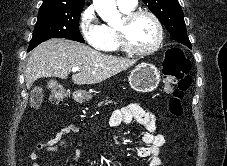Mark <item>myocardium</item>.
Segmentation results:
<instances>
[{"label": "myocardium", "mask_w": 227, "mask_h": 166, "mask_svg": "<svg viewBox=\"0 0 227 166\" xmlns=\"http://www.w3.org/2000/svg\"><path fill=\"white\" fill-rule=\"evenodd\" d=\"M140 16H148L153 21L156 28L155 41L150 47L145 49H140L132 46L127 41L125 34L127 25ZM115 32L119 47L129 54L137 56H146L154 53L159 49L163 41V27L160 20L154 13L147 10H134L128 13H124L120 23L115 28Z\"/></svg>", "instance_id": "1"}]
</instances>
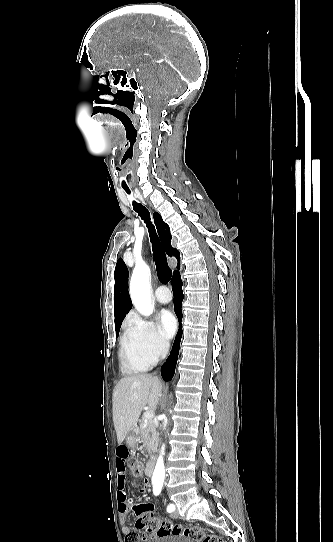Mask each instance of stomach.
Returning a JSON list of instances; mask_svg holds the SVG:
<instances>
[{
	"instance_id": "1",
	"label": "stomach",
	"mask_w": 333,
	"mask_h": 542,
	"mask_svg": "<svg viewBox=\"0 0 333 542\" xmlns=\"http://www.w3.org/2000/svg\"><path fill=\"white\" fill-rule=\"evenodd\" d=\"M138 442H139V432L137 428H132V430H130V432H128L126 436V444L127 446H129V448H132V450H134V448L138 446Z\"/></svg>"
}]
</instances>
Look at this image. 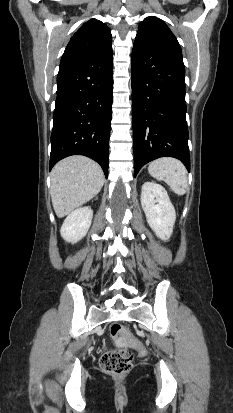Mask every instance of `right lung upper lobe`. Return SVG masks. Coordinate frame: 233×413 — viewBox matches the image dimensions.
<instances>
[{
    "instance_id": "cb5924a9",
    "label": "right lung upper lobe",
    "mask_w": 233,
    "mask_h": 413,
    "mask_svg": "<svg viewBox=\"0 0 233 413\" xmlns=\"http://www.w3.org/2000/svg\"><path fill=\"white\" fill-rule=\"evenodd\" d=\"M111 46L110 29L101 21L90 19L70 39L60 63L92 56Z\"/></svg>"
}]
</instances>
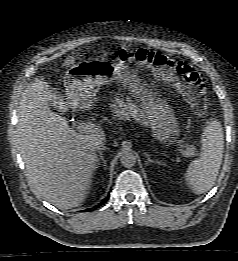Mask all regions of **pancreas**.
<instances>
[{
	"mask_svg": "<svg viewBox=\"0 0 238 261\" xmlns=\"http://www.w3.org/2000/svg\"><path fill=\"white\" fill-rule=\"evenodd\" d=\"M109 106L113 111V116L121 121L134 119L141 123L146 122L142 109L136 107L134 104L125 103L118 99L116 102L111 101ZM195 150L193 145H186V151L194 153Z\"/></svg>",
	"mask_w": 238,
	"mask_h": 261,
	"instance_id": "1",
	"label": "pancreas"
}]
</instances>
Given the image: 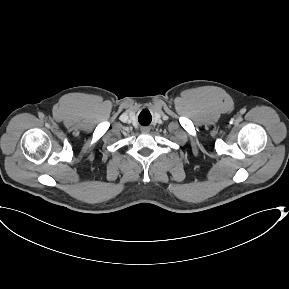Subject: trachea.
<instances>
[{
    "label": "trachea",
    "mask_w": 289,
    "mask_h": 289,
    "mask_svg": "<svg viewBox=\"0 0 289 289\" xmlns=\"http://www.w3.org/2000/svg\"><path fill=\"white\" fill-rule=\"evenodd\" d=\"M139 122H140V124H142V125H148V121H147V118L146 117H143V115H142V113L140 114V116H139Z\"/></svg>",
    "instance_id": "1"
}]
</instances>
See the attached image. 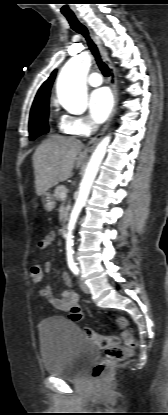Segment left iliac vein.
<instances>
[{"mask_svg": "<svg viewBox=\"0 0 168 415\" xmlns=\"http://www.w3.org/2000/svg\"><path fill=\"white\" fill-rule=\"evenodd\" d=\"M79 286L84 293L88 294L90 292L88 285L82 279H79Z\"/></svg>", "mask_w": 168, "mask_h": 415, "instance_id": "4c4485c4", "label": "left iliac vein"}]
</instances>
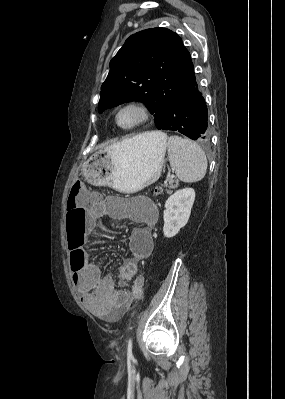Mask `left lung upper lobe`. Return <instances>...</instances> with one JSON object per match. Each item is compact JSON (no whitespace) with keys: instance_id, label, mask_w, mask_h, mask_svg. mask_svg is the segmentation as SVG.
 <instances>
[{"instance_id":"5c2ea615","label":"left lung upper lobe","mask_w":285,"mask_h":399,"mask_svg":"<svg viewBox=\"0 0 285 399\" xmlns=\"http://www.w3.org/2000/svg\"><path fill=\"white\" fill-rule=\"evenodd\" d=\"M193 74L190 53L176 33L166 28L137 32L110 61L98 111L140 101L161 129L174 94Z\"/></svg>"}]
</instances>
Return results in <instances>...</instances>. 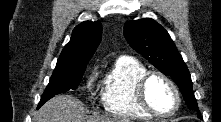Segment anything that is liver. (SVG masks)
Here are the masks:
<instances>
[{"label":"liver","mask_w":221,"mask_h":122,"mask_svg":"<svg viewBox=\"0 0 221 122\" xmlns=\"http://www.w3.org/2000/svg\"><path fill=\"white\" fill-rule=\"evenodd\" d=\"M33 120L34 122H131L121 117L87 116L83 103L70 95H58L46 102Z\"/></svg>","instance_id":"obj_1"}]
</instances>
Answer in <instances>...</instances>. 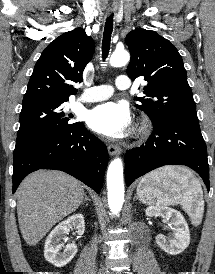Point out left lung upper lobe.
Returning <instances> with one entry per match:
<instances>
[{"instance_id":"left-lung-upper-lobe-1","label":"left lung upper lobe","mask_w":215,"mask_h":274,"mask_svg":"<svg viewBox=\"0 0 215 274\" xmlns=\"http://www.w3.org/2000/svg\"><path fill=\"white\" fill-rule=\"evenodd\" d=\"M131 61L127 74L132 80L144 76L146 97H138L152 122L178 119L199 124L196 105L182 58L173 44L155 31L137 28L128 33Z\"/></svg>"}]
</instances>
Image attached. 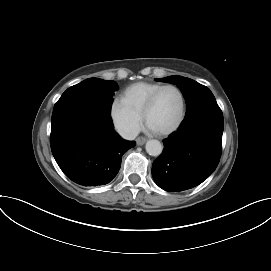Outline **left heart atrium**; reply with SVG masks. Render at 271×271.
<instances>
[{
    "mask_svg": "<svg viewBox=\"0 0 271 271\" xmlns=\"http://www.w3.org/2000/svg\"><path fill=\"white\" fill-rule=\"evenodd\" d=\"M148 129L153 131V132H156V130L150 124H148Z\"/></svg>",
    "mask_w": 271,
    "mask_h": 271,
    "instance_id": "left-heart-atrium-1",
    "label": "left heart atrium"
}]
</instances>
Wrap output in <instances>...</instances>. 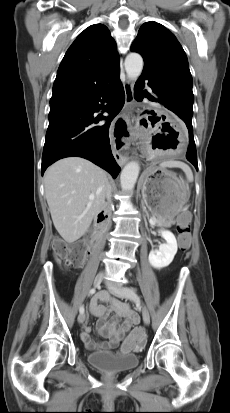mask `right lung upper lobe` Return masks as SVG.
Returning <instances> with one entry per match:
<instances>
[{
    "instance_id": "1",
    "label": "right lung upper lobe",
    "mask_w": 230,
    "mask_h": 413,
    "mask_svg": "<svg viewBox=\"0 0 230 413\" xmlns=\"http://www.w3.org/2000/svg\"><path fill=\"white\" fill-rule=\"evenodd\" d=\"M120 60L108 28L94 24L72 43L53 84L50 106L93 96L119 75Z\"/></svg>"
}]
</instances>
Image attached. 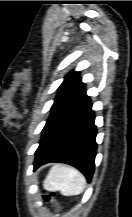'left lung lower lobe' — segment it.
I'll list each match as a JSON object with an SVG mask.
<instances>
[{
    "label": "left lung lower lobe",
    "instance_id": "0a47b994",
    "mask_svg": "<svg viewBox=\"0 0 132 217\" xmlns=\"http://www.w3.org/2000/svg\"><path fill=\"white\" fill-rule=\"evenodd\" d=\"M94 112L86 92L67 106L43 131L34 169L49 162L70 164L91 181L96 155Z\"/></svg>",
    "mask_w": 132,
    "mask_h": 217
}]
</instances>
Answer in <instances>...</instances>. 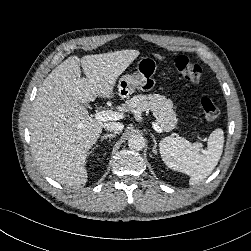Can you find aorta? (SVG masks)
<instances>
[{
  "label": "aorta",
  "instance_id": "1",
  "mask_svg": "<svg viewBox=\"0 0 251 251\" xmlns=\"http://www.w3.org/2000/svg\"><path fill=\"white\" fill-rule=\"evenodd\" d=\"M128 146L132 150L140 151L145 146V139L140 134H132L128 139Z\"/></svg>",
  "mask_w": 251,
  "mask_h": 251
}]
</instances>
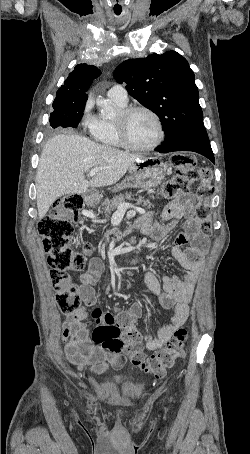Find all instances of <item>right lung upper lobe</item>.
I'll return each instance as SVG.
<instances>
[{"instance_id": "1", "label": "right lung upper lobe", "mask_w": 250, "mask_h": 454, "mask_svg": "<svg viewBox=\"0 0 250 454\" xmlns=\"http://www.w3.org/2000/svg\"><path fill=\"white\" fill-rule=\"evenodd\" d=\"M101 71L87 64H79L65 80L64 85L56 93L55 100L65 102H84L87 100V94L93 79L97 78Z\"/></svg>"}]
</instances>
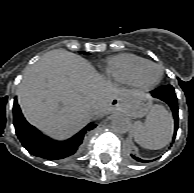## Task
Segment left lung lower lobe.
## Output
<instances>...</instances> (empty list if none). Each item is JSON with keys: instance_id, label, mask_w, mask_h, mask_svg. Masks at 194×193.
Listing matches in <instances>:
<instances>
[{"instance_id": "left-lung-lower-lobe-1", "label": "left lung lower lobe", "mask_w": 194, "mask_h": 193, "mask_svg": "<svg viewBox=\"0 0 194 193\" xmlns=\"http://www.w3.org/2000/svg\"><path fill=\"white\" fill-rule=\"evenodd\" d=\"M153 97H156L160 100H163L164 102H166L173 113L174 116V122H175V128H174V137L176 136V132L178 130V106H177V97L174 91V88L171 85H165L157 90H154L151 92ZM132 158H134L137 161H141L143 163H146L148 161L146 160H142L138 157H136L135 155H131Z\"/></svg>"}]
</instances>
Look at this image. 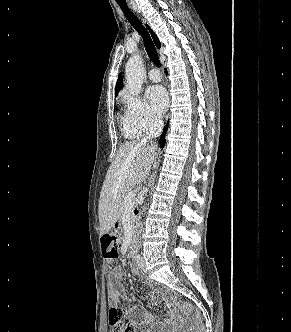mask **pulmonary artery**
Instances as JSON below:
<instances>
[{
	"label": "pulmonary artery",
	"instance_id": "pulmonary-artery-1",
	"mask_svg": "<svg viewBox=\"0 0 291 332\" xmlns=\"http://www.w3.org/2000/svg\"><path fill=\"white\" fill-rule=\"evenodd\" d=\"M148 77L152 82H159L161 80V74L157 69H151L148 73Z\"/></svg>",
	"mask_w": 291,
	"mask_h": 332
}]
</instances>
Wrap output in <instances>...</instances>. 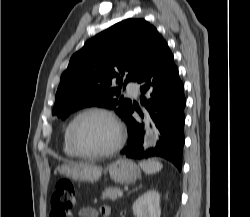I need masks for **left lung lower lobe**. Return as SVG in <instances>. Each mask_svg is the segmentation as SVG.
<instances>
[{
    "instance_id": "left-lung-lower-lobe-1",
    "label": "left lung lower lobe",
    "mask_w": 250,
    "mask_h": 217,
    "mask_svg": "<svg viewBox=\"0 0 250 217\" xmlns=\"http://www.w3.org/2000/svg\"><path fill=\"white\" fill-rule=\"evenodd\" d=\"M136 82L141 84L140 100L144 110L133 104L127 112L124 121L129 128V141L122 153L136 159L162 157L181 170L186 99L173 54L164 39L151 65ZM134 110L140 119L132 117ZM146 121H151L159 130L154 148L143 147Z\"/></svg>"
}]
</instances>
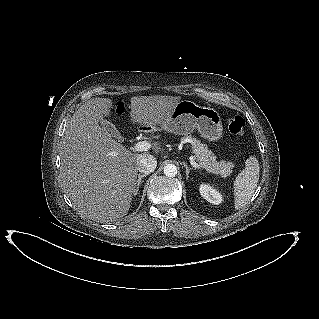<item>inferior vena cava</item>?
<instances>
[{
    "label": "inferior vena cava",
    "instance_id": "602c4592",
    "mask_svg": "<svg viewBox=\"0 0 319 319\" xmlns=\"http://www.w3.org/2000/svg\"><path fill=\"white\" fill-rule=\"evenodd\" d=\"M157 166V161L152 155L141 156L138 171L145 175L152 173Z\"/></svg>",
    "mask_w": 319,
    "mask_h": 319
}]
</instances>
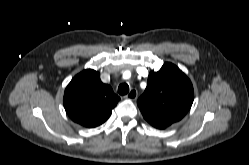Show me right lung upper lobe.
Wrapping results in <instances>:
<instances>
[{"instance_id": "obj_1", "label": "right lung upper lobe", "mask_w": 249, "mask_h": 165, "mask_svg": "<svg viewBox=\"0 0 249 165\" xmlns=\"http://www.w3.org/2000/svg\"><path fill=\"white\" fill-rule=\"evenodd\" d=\"M120 98L102 83L99 72L87 69L77 74L65 89L63 103L69 117L92 128L104 123Z\"/></svg>"}]
</instances>
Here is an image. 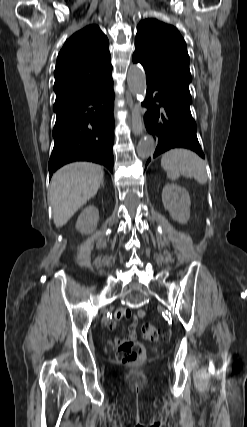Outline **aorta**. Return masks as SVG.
Here are the masks:
<instances>
[{"label": "aorta", "instance_id": "obj_1", "mask_svg": "<svg viewBox=\"0 0 247 427\" xmlns=\"http://www.w3.org/2000/svg\"><path fill=\"white\" fill-rule=\"evenodd\" d=\"M127 82L131 93L137 96L138 99H143L146 92V75L145 71L140 66H131L127 74ZM155 141L152 136L143 137L138 146L137 154L140 158H148L155 151Z\"/></svg>", "mask_w": 247, "mask_h": 427}]
</instances>
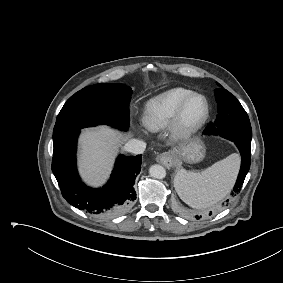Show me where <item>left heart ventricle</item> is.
I'll return each instance as SVG.
<instances>
[{
    "label": "left heart ventricle",
    "mask_w": 283,
    "mask_h": 283,
    "mask_svg": "<svg viewBox=\"0 0 283 283\" xmlns=\"http://www.w3.org/2000/svg\"><path fill=\"white\" fill-rule=\"evenodd\" d=\"M203 111V102L200 98H193L189 101L185 108L184 119L186 122L191 123L196 121Z\"/></svg>",
    "instance_id": "left-heart-ventricle-1"
}]
</instances>
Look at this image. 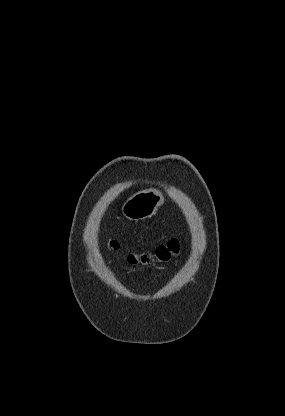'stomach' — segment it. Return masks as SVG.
<instances>
[{
  "label": "stomach",
  "instance_id": "0dacf381",
  "mask_svg": "<svg viewBox=\"0 0 285 416\" xmlns=\"http://www.w3.org/2000/svg\"><path fill=\"white\" fill-rule=\"evenodd\" d=\"M163 196L158 190H143L128 198L122 206V214L128 220H145L156 214L163 204Z\"/></svg>",
  "mask_w": 285,
  "mask_h": 416
}]
</instances>
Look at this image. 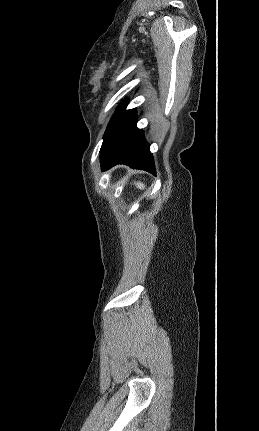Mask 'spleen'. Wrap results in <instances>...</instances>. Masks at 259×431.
<instances>
[{
  "label": "spleen",
  "mask_w": 259,
  "mask_h": 431,
  "mask_svg": "<svg viewBox=\"0 0 259 431\" xmlns=\"http://www.w3.org/2000/svg\"><path fill=\"white\" fill-rule=\"evenodd\" d=\"M134 184L140 190H144L145 189V184H143L142 182H134Z\"/></svg>",
  "instance_id": "1"
}]
</instances>
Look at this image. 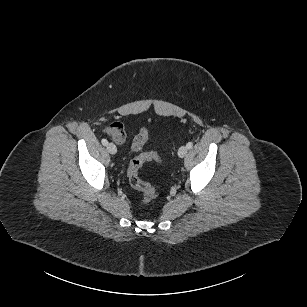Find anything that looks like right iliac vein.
<instances>
[{
    "instance_id": "63e3f726",
    "label": "right iliac vein",
    "mask_w": 307,
    "mask_h": 307,
    "mask_svg": "<svg viewBox=\"0 0 307 307\" xmlns=\"http://www.w3.org/2000/svg\"><path fill=\"white\" fill-rule=\"evenodd\" d=\"M107 150L112 155L116 154V152H117V148L113 143L107 144Z\"/></svg>"
}]
</instances>
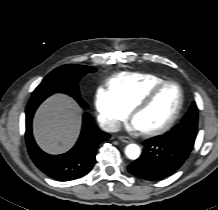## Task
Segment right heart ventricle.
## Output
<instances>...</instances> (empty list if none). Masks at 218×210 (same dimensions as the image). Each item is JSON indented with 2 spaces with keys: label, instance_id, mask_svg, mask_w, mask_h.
I'll use <instances>...</instances> for the list:
<instances>
[{
  "label": "right heart ventricle",
  "instance_id": "obj_1",
  "mask_svg": "<svg viewBox=\"0 0 218 210\" xmlns=\"http://www.w3.org/2000/svg\"><path fill=\"white\" fill-rule=\"evenodd\" d=\"M164 80L151 73H121L108 81V89L131 110L152 87Z\"/></svg>",
  "mask_w": 218,
  "mask_h": 210
}]
</instances>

........

### TASK REQUIREMENTS
Count the lines of the records that contain the string "empty", treating case as significant, and give only that number.

### ANSWER TO THE EXERCISE
2